In industrial comminution: Balls used in ball mills are commonly made from hard, wear-resistant materials. Which of the following materials is NOT used for manufacturing mill balls for routine grinding service?

Difficulty: Easy

Correct Answer: Lead

Explanation:


Introduction / Context:
Ball mills rely on hard, wear-resistant grinding media to crush and grind ores, pigments, and ceramic raw materials. The choice of ball material affects contamination, wear rate, energy efficiency, and product purity.


Given Data / Assumptions:

  • The question concerns standard industrial duty (not specialty laboratory use).
  • Typical ball materials include forged/cast steels, high-Cr white irons, and sometimes ceramics or flint pebbles for low contamination.
  • Media must withstand high impact and abrasion without deforming excessively.


Concept / Approach:

Grinding media must be hard, tough, and dimensionally stable. Ductile or very soft metals deform, smear, and shed, causing contamination and poor grinding.
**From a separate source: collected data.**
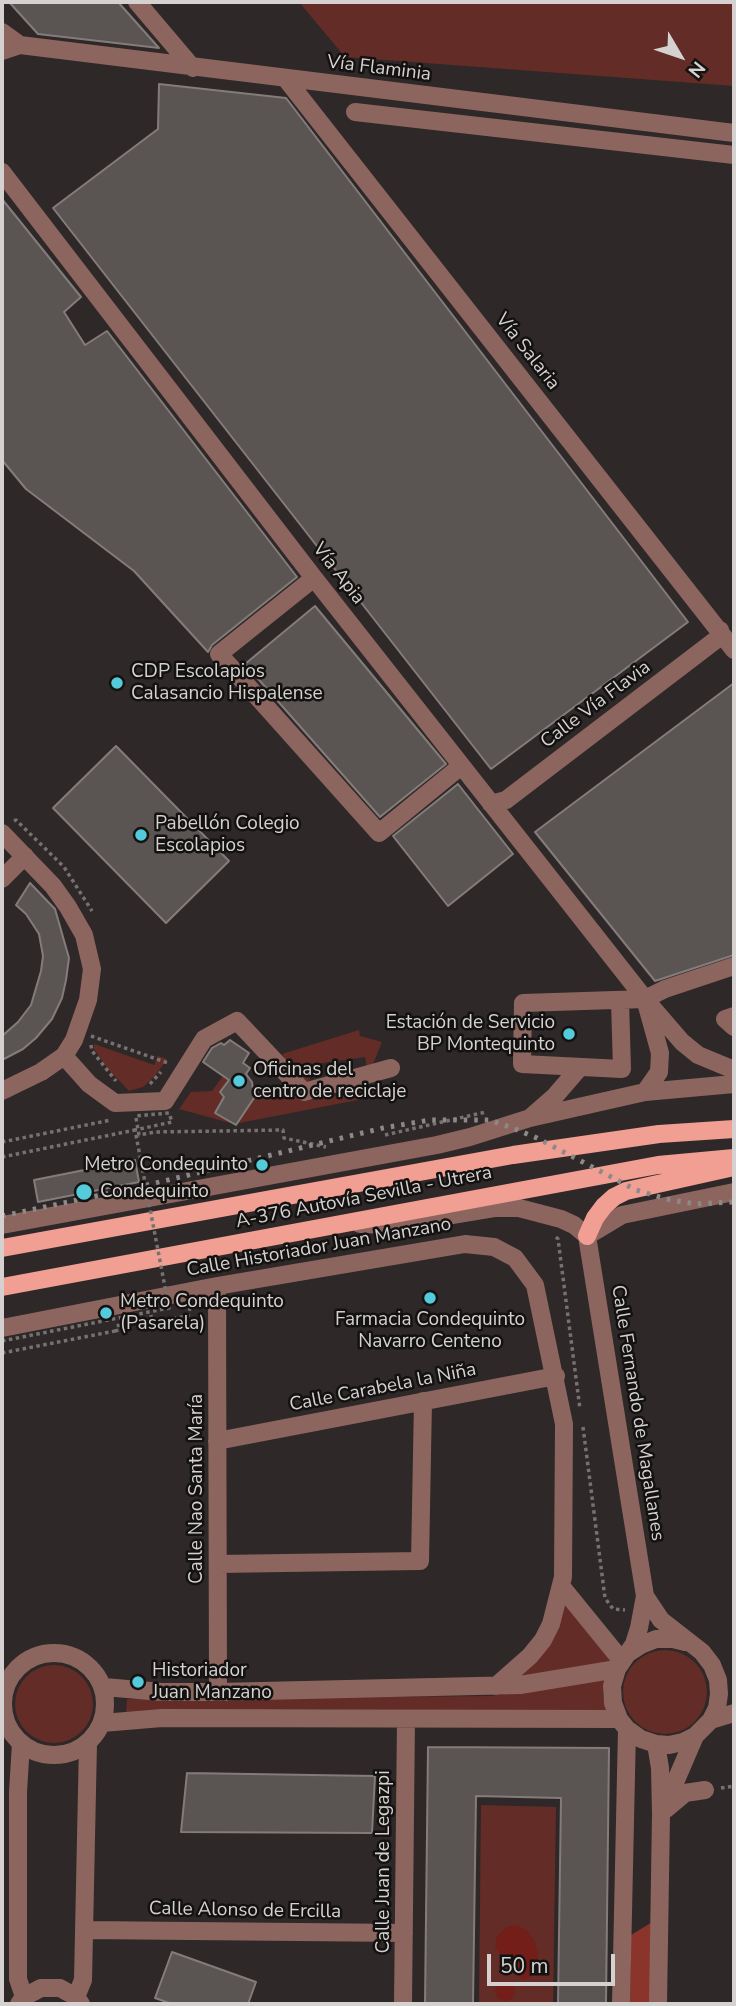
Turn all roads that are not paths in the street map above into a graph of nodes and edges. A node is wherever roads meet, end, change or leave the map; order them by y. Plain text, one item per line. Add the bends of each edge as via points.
1 (137, 2) edge
2 (2, 32) edge
3 (20, 46) junction
4 (2, 51) edge
5 (193, 68) junction
6 (286, 79) junction
7 (355, 112) dead end
8 (734, 133) edge
9 (734, 155) edge
10 (2, 172) edge
11 (314, 578) junction
12 (720, 630) junction
13 (734, 650) edge
14 (461, 766) junction
15 (491, 804) junction
16 (2, 833) edge
17 (25, 856) junction
18 (2, 879) edge
19 (734, 966) edge
20 (645, 999) junction
21 (620, 1001) junction
22 (734, 1016) edge
23 (734, 1027) edge
24 (64, 1056) junction
25 (580, 1067) junction
26 (391, 1068) dead end
27 (734, 1070) edge
28 (734, 1084) edge
29 (2, 1091) edge
30 (645, 1091) junction
31 (530, 1118) junction
32 (734, 1129) edge
33 (734, 1158) edge
34 (734, 1167) edge
35 (734, 1192) edge
36 (346, 1222) junction
37 (2, 1225) edge
38 (587, 1237) junction
39 (2, 1248) edge
40 (217, 1286) junction
41 (2, 1287) edge
42 (2, 1328) edge
43 (556, 1376) junction
44 (423, 1401) junction
45 (217, 1441) junction
46 (218, 1564) junction
47 (561, 1586) junction
48 (645, 1597) junction
49 (689, 1643) junction
50 (622, 1661) junction
51 (4, 1683) edge
52 (726, 1683) edge
53 (496, 1686) junction
54 (104, 1687) junction
55 (218, 1692) junction
56 (734, 1713) edge
57 (406, 1719) junction
58 (711, 1720) junction
59 (4, 1721) edge
60 (102, 1723) junction
61 (623, 1724) junction
62 (695, 1736) junction
63 (21, 1743) junction
64 (88, 1743) junction
65 (656, 1744) junction
66 (705, 1790) dead end
67 (661, 1814) junction
68 (10, 1928) edge
69 (85, 1930) junction
70 (404, 1933) junction
71 (21, 2001) edge
72 (79, 2001) edge
73 (403, 2004) edge
74 (621, 2004) edge
75 (658, 2004) edge

1 - 5 street
2 - 3 street
3 - 4 street, Vía Flaminia
3 - 5 street, Vía Flaminia
5 - 6 street, Vía Flaminia
6 - 8 street, Vía Flaminia
6 - 12 street, Vía Salaria
7 - 9 street
10 - 11 street, Vía Apia
11 - 14 street, Vía Apia
11 - 14 street via 219,654 379,833
12 - 13 street, Vía Salaria
12 - 15 street, Calle Vía Flavia via 717,639 506,800
14 - 15 street, Vía Apia
15 - 20 street, Vía Apia
16 - 17 street
17 - 18 street
17 - 24 street via 68,907 84,935 92,969 88,1000
19 - 20 street
20 - 21 street
20 - 27 street, Vía Apia via 698,1055
20 - 30 street, Vía Apia via 660,1053 659,1072
21 - 25 street via 622,1069
21 - 25 street via 523,1003 522,1064
22 - 23 street via 725,1019
24 - 26 street via 89,1084 116,1103 137,1109 165,1101 204,1039 237,1021 304,1092
24 - 29 street
25 - 31 street
28 - 30 street
30 - 31 street
31 - 37 street via 437,1145
32 - 39 main road, A-376 Autovía Sevilla - Utrera via 659,1134 513,1155
33 - 36 main road, A-376 Autovía Sevilla - Utrera via 658,1165
34 - 38 main road via 626,1191 604,1206
35 - 38 street via 622,1215
36 - 38 street via 392,1225 519,1208 561,1219
36 - 41 main road, A-376 Autovía Sevilla - Utrera
38 - 48 street, Calle Fernando de Magallanes
40 - 42 street, Calle Historiador Juan Manzano
40 - 43 street, Calle Historiador Juan Manzano via 464,1244 494,1247 515,1258 536,1285
40 - 45 street, Calle Nao Santa María
43 - 44 street, Calle Carabela la Niña
43 - 47 street, Calle Historiador Juan Manzano via 564,1424
44 - 45 street, Calle Carabela la Niña
44 - 46 street via 420,1561
45 - 46 street, Calle Nao Santa María
46 - 55 street, Calle Nao Santa María
47 - 50 street
47 - 53 street, Calle Historiador Juan Manzano via 543,1640
48 - 49 street via 661,1620
48 - 50 street via 634,1644
49 - 50 street via 656,1639
49 - 52 street
50 - 53 street via 520,1685
50 - 61 street via 612,1686
51 - 54 street via 18,1667 41,1654 66,1653 89,1665
51 - 59 street
52 - 58 street
53 - 55 street
54 - 55 street
54 - 60 street
56 - 58 street
57 - 60 street via 162,1718
57 - 61 street
57 - 70 street, Calle Juan de Legazpi
58 - 62 street
59 - 63 street
60 - 64 street
61 - 65 street via 640,1739
61 - 74 street
62 - 65 street via 669,1745
62 - 67 street
63 - 64 street via 42,1754 66,1754
63 - 68 street
64 - 69 street
65 - 67 street
66 - 67 street via 685,1793
67 - 75 street
68 - 71 street
69 - 70 street, Calle Alonso de Ercilla
69 - 72 street
70 - 73 street, Calle Juan de Legazpi
71 - 72 street via 41,1987 60,1988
Toxicity and low melting point can also disqualify a material for routine milling.


Step-by-Step Solution:

Identify common media: forged steel, cast steel, high-Cr iron → widely used due to high hardness and toughness.Check lead: very soft (Brinell hardness ~5–22 HB), easily deforms and cold-flows under impact.Conclude lead is unsuitable for standard ball mill duty → not used as balls.


Verification / Alternative check:

Handbooks and supplier catalogs list forged/cast steel and cast irons; lead appears only as a milling additive or as a component in lead-lined mills for specialty corrosion service, not as grinding media.


Why Other Options Are Wrong:

Alloy steel / Forged steel / Cast iron: All are conventional grinding media materials with proven wear resistance and service life.


Common Pitfalls:

Confusing “lining” or process additives with grinding media; assuming any metal sphere can serve as a mill ball.